======== Supplied records ========

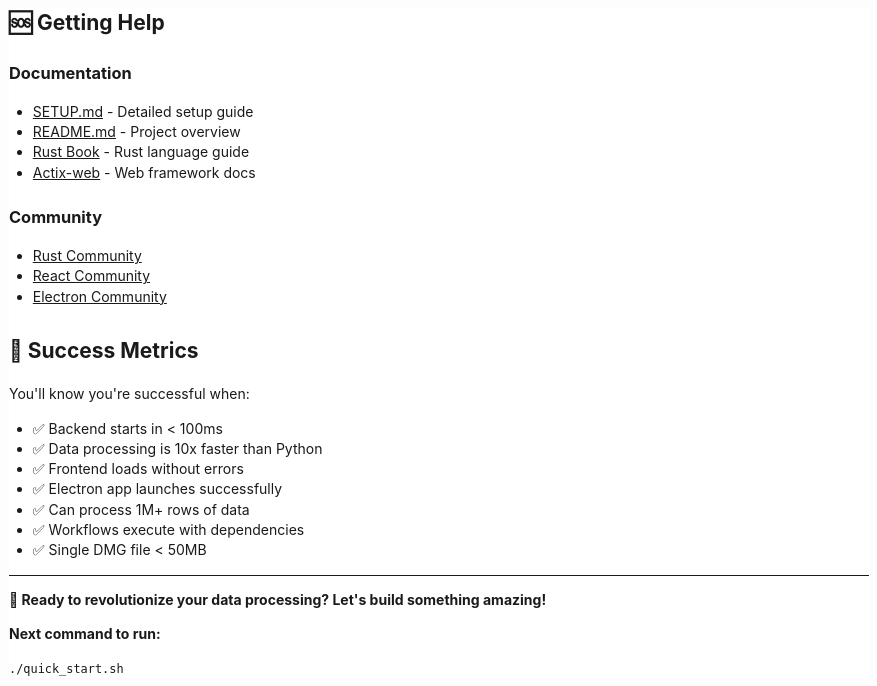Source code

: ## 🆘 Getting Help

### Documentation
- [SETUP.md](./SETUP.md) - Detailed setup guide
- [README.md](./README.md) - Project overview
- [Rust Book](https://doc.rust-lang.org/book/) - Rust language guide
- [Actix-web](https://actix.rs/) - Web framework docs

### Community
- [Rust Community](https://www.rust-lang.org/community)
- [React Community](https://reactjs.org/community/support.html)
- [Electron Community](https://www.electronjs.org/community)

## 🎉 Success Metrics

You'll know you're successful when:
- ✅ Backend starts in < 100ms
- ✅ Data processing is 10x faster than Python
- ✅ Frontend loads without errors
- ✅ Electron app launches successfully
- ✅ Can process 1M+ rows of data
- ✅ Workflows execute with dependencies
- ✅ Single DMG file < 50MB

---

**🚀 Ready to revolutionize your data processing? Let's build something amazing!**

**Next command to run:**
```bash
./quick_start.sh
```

========
======== Supplied records ========

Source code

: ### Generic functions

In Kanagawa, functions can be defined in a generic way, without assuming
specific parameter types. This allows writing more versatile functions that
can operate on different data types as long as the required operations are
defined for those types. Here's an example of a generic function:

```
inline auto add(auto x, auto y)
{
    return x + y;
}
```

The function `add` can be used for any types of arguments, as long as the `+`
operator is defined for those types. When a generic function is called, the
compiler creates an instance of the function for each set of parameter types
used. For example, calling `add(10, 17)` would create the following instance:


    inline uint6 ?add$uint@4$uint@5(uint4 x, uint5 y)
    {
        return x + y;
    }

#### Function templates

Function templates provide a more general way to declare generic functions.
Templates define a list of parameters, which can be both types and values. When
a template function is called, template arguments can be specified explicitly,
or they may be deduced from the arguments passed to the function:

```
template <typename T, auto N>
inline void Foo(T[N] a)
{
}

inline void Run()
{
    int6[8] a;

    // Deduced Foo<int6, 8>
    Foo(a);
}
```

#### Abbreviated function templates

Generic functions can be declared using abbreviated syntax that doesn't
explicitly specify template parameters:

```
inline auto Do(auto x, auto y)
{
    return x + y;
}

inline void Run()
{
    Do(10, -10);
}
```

========

Across the entries above, how many lines include the word "that"? Give only the number.

_Result for this exercise_.
2